*EXCERPTED DATA:*
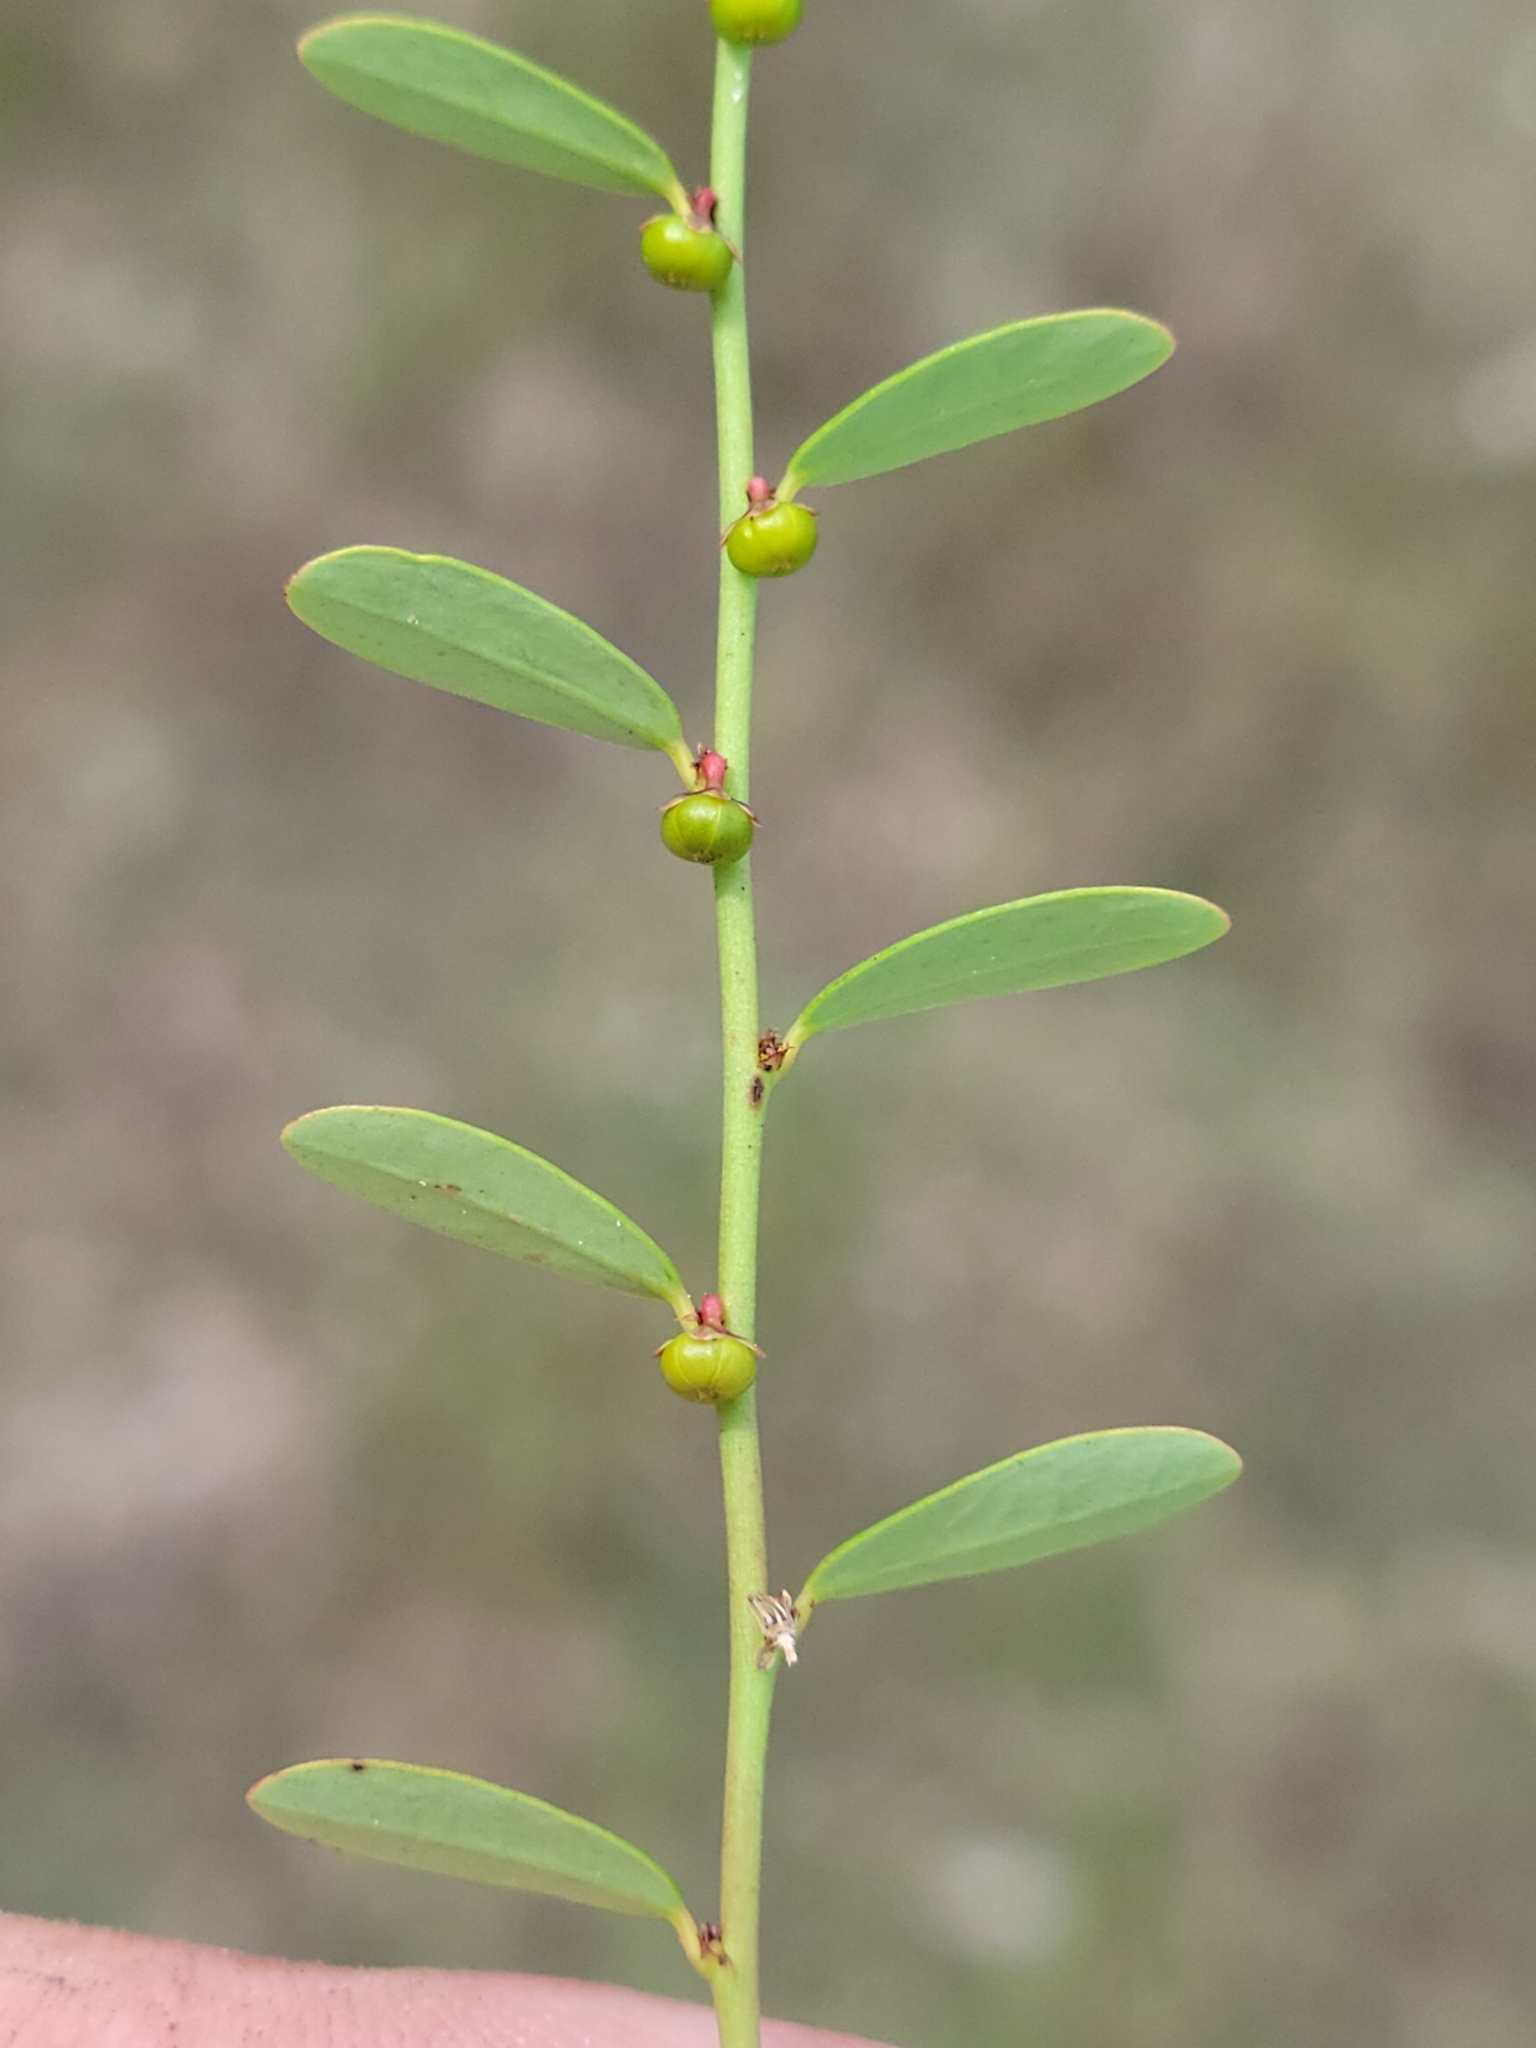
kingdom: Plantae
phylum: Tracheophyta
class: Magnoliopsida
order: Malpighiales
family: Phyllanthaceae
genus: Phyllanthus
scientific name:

*WHAT YOU SHOULD DO:* Reproduce every text line of the listing above word for word, leaving out the pictures.

*EXPECTED ANSWER:*
kingdom: Plantae
phylum: Tracheophyta
class: Magnoliopsida
order: Malpighiales
family: Phyllanthaceae
genus: Phyllanthus
scientific name:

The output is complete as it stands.